Thursday, 8 January 2015

Crème Brûlée

Oh dear. I've been downright neglectful of the blog. I haven't posted in far too long. So here's yet another terribly difficult dessert for all you masochists out there….(Just kidding! It's deceptively simple! Banana cream pie, this ain't).

To make creme brûlée, it's going to be pretty useful to have a kitchen torch. I got one for Christmas which is was propelled me forward on this journey. It's possible to do with a broiler as well, but it's trickier. Invest in a kitchen torch, because like, why wouldn't you want to feel like a badass welder?

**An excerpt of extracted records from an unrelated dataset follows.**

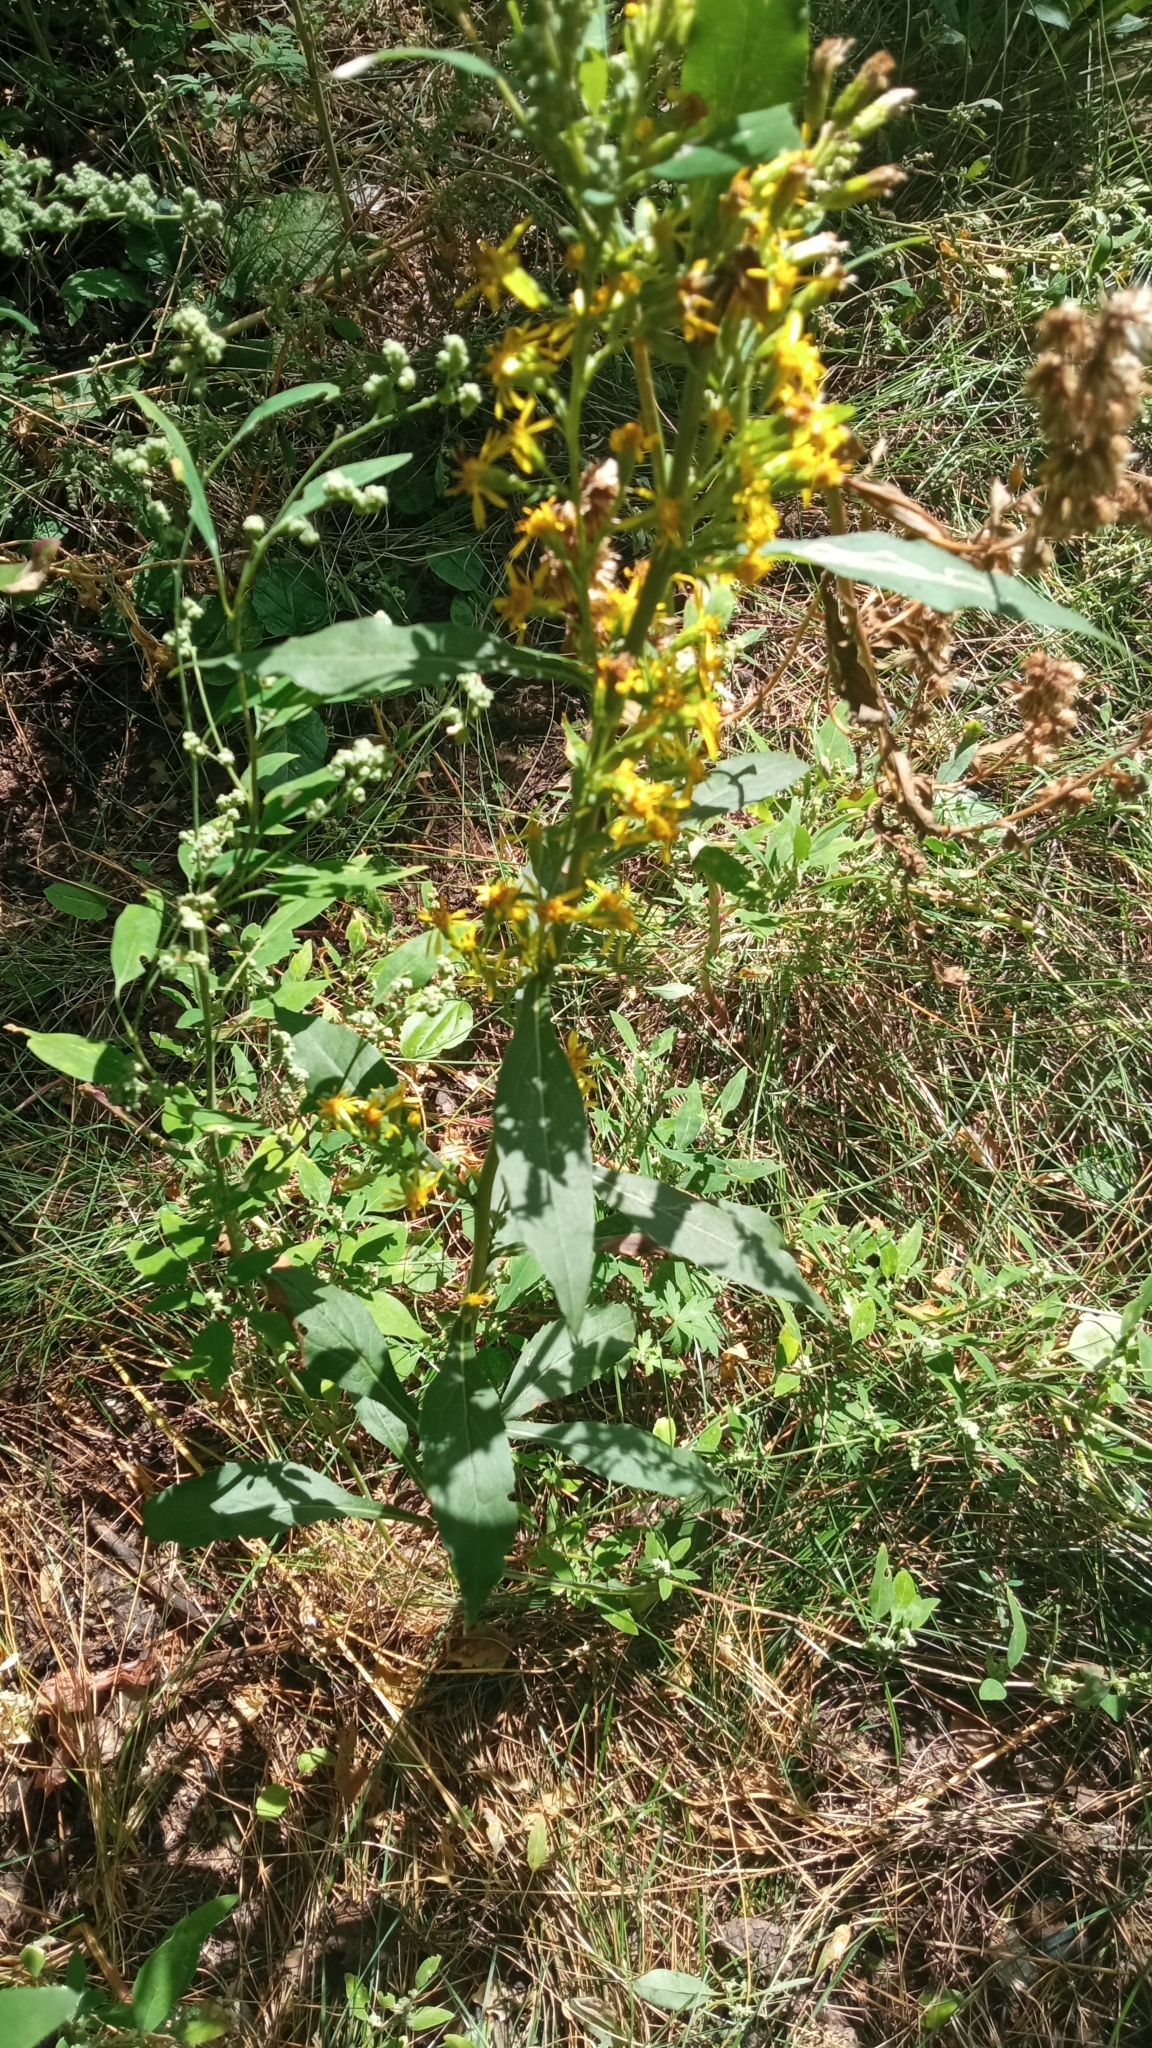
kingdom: Plantae
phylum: Tracheophyta
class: Magnoliopsida
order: Asterales
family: Asteraceae
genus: Solidago
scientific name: Solidago virgaurea
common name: Goldenrod
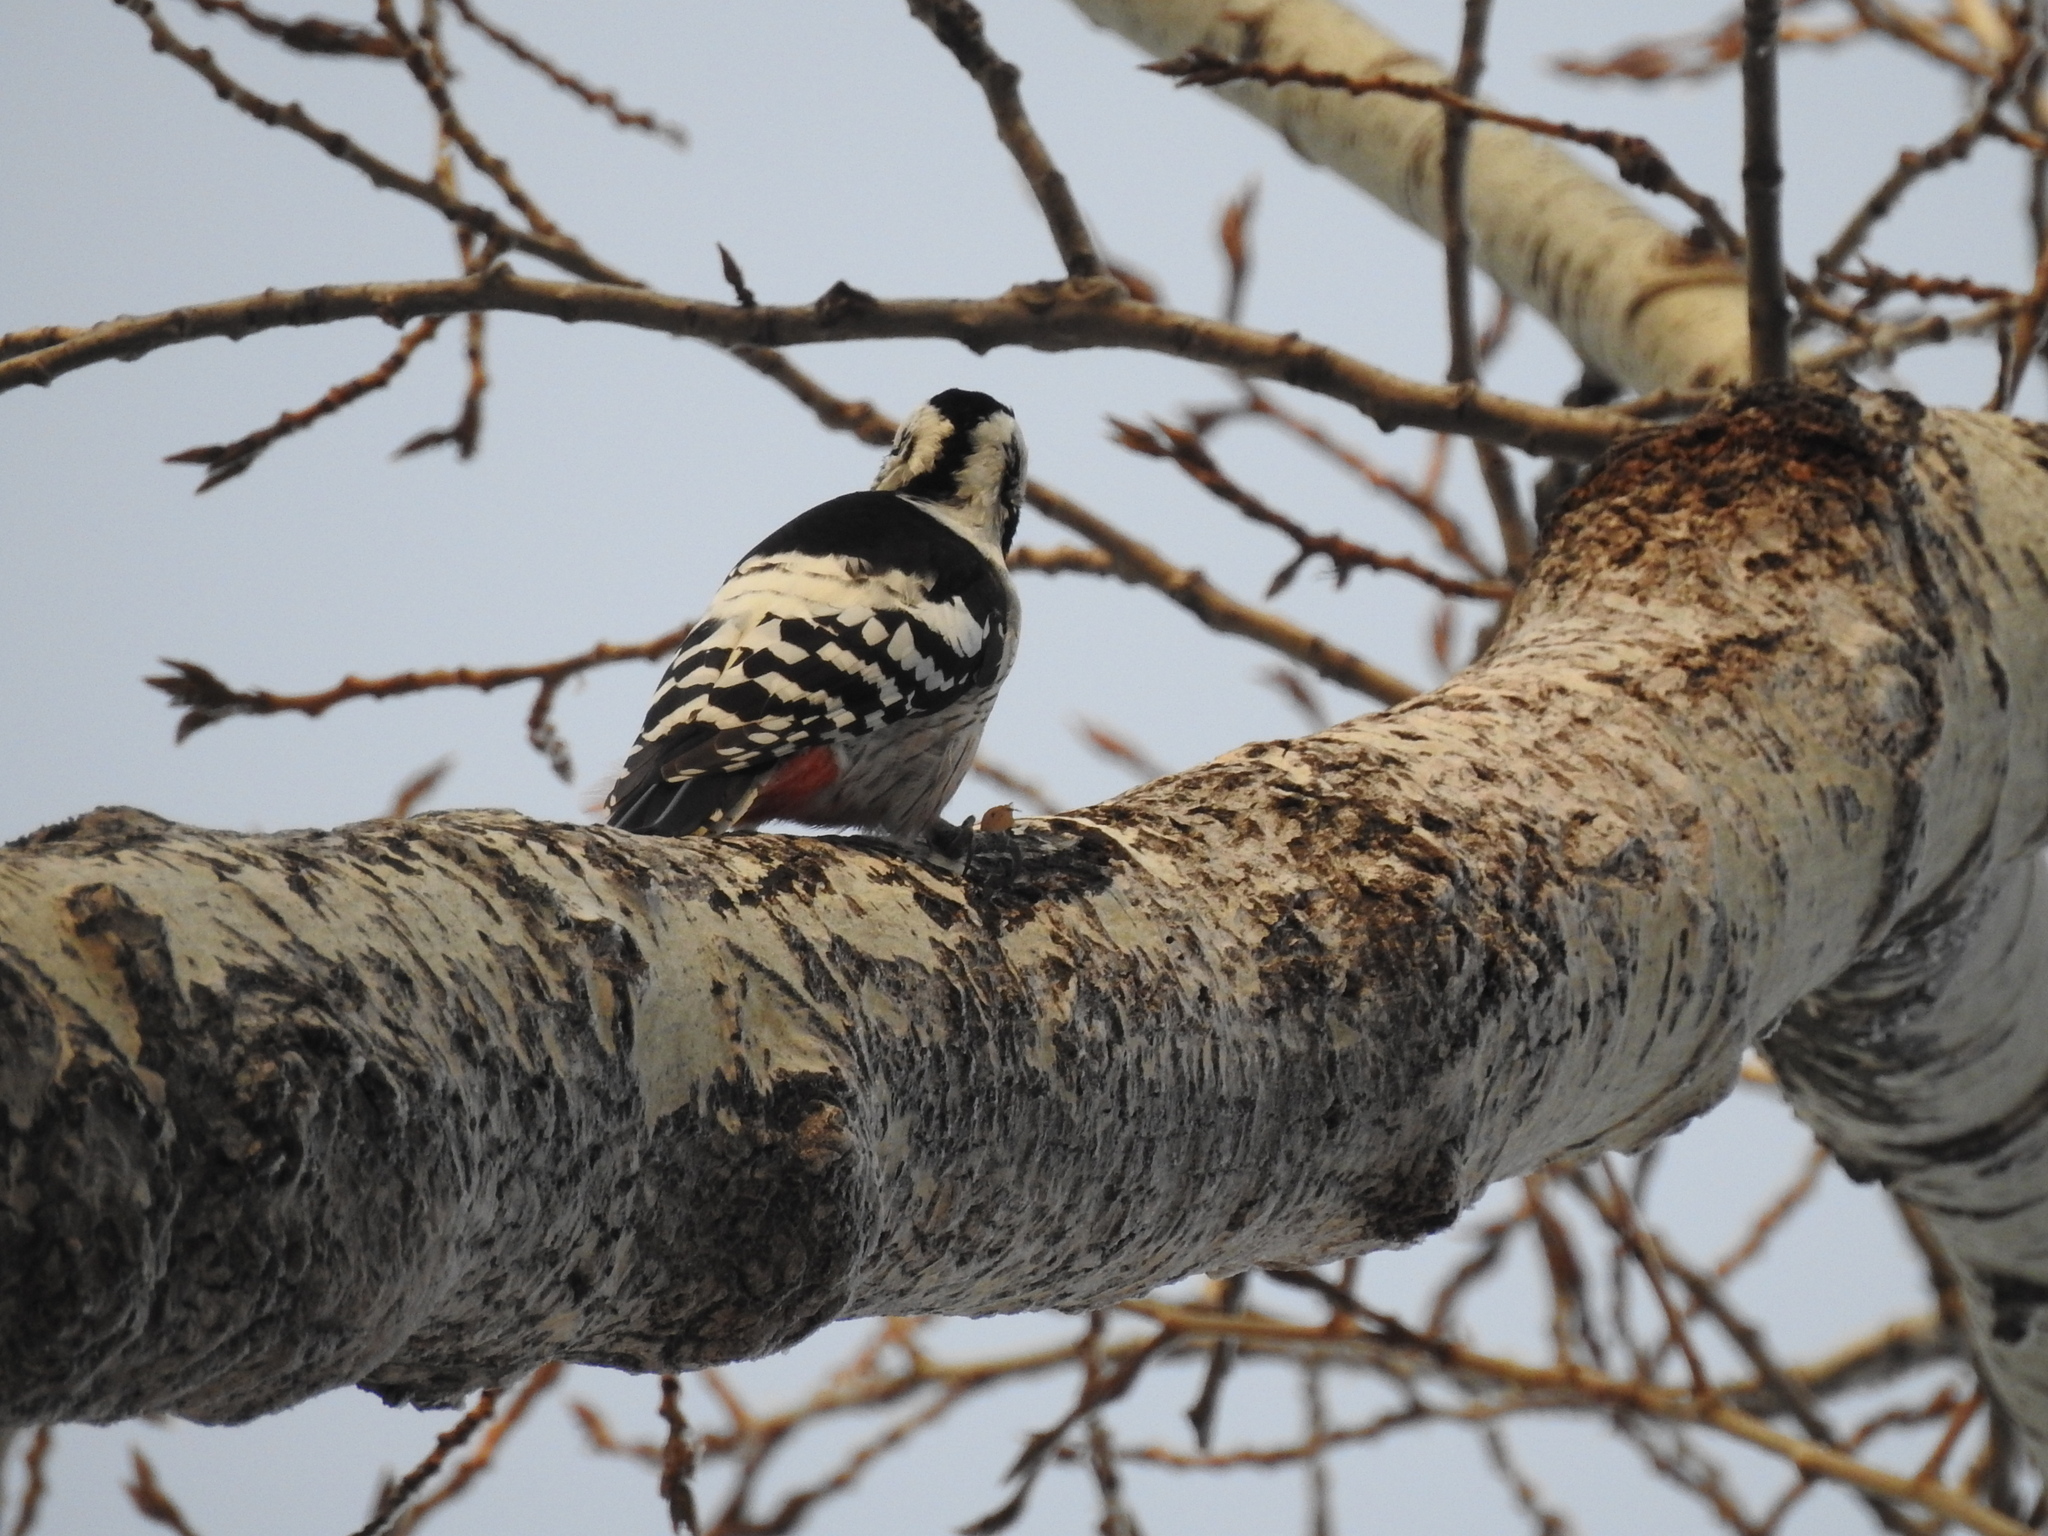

Here's what you need (and since my first attempt failed and I ended up having to make this twice, I recommend buying double just in case):
- 6 to 10 egg yolks. It varies because if you use organic eggs, like I did, the yolks are much smaller and you'll need more. I used six the first time and it was trouble. The next time I used 8 and it was great. 10? I think it would just be that much richer.
- 2.5 cups of heavy cream. I used whipping cream.
- Half a cup of white sugar
- Teaspoon vanilla
- Other seasonings/liqueur to taste. For instance, I added a splash of spiced rum, some star anise, and some cardamom.

Start by simmering your cream over medium heat. This is when I threw in the anise and the cardamom pods, and almost let it steep like a tea. Alton Brown says that you can scrape in a vanilla bean, but chance I would find a vanilla bean in this one horse town! Grand mariner, kahlua, frangelico….all of these would be delicious.

While it's simmering, whisk your egg yolks and sugar together. This is called creaming. Whisk quite a bit until it turns light and fluffy. By now, your cream should be just below a boil. Don't let it reach a full boil; remove it from the heat. Scoop out any seed pods.

Verrrrrry verrrrrrrrrrrry slowwwwly add a drizzle of hot cream into your eggs, whisking all the while. You do this very slowly so that the eggs don't scramble. Add another ladle-ful and keep whisking. When the egg mixture is basically the same temp as the cream, you can reverse the pouring and pour the egg/cream into the just-cream. Keep whisking. You'll probably get some froth and foam on top of the custard (that's what it is now) at this point. Scoop it off if you can with a spoon.

Heat your oven to 375. In a roasting pan or deep casserole pan, set your ramekins on a wet kitchen cloth (this is so that they don't slip around). Pour the custard into the ramekins, until about a little over halfway full. Next, pour hot water all around the sides of the ramekins like a bath. The hot water should come about halfway up the ramekins. Shove it all in the oven and walk away for about 30-40 mins. They're done when they jiggle a little in the middle: Jello jiggle, not liquid jiggle. Pull the roasting pan out and let them cool for 15 mins in the water bath. Then move them to the fridge for the next few hours.

When ready to serve, sprinkle the top with a generous coating of white sugar. Turn your torch on and make small circles over the ramekin to melt, turning occasionally to let the molten sugar coat the whole surface. It'll smell like burning but don't be afraid. Let sugar harden for just a moment or two before serving. How do you know you've succeeded? Knock on the top with a spoon. You should hear a tap-tap sound before a delicious crack!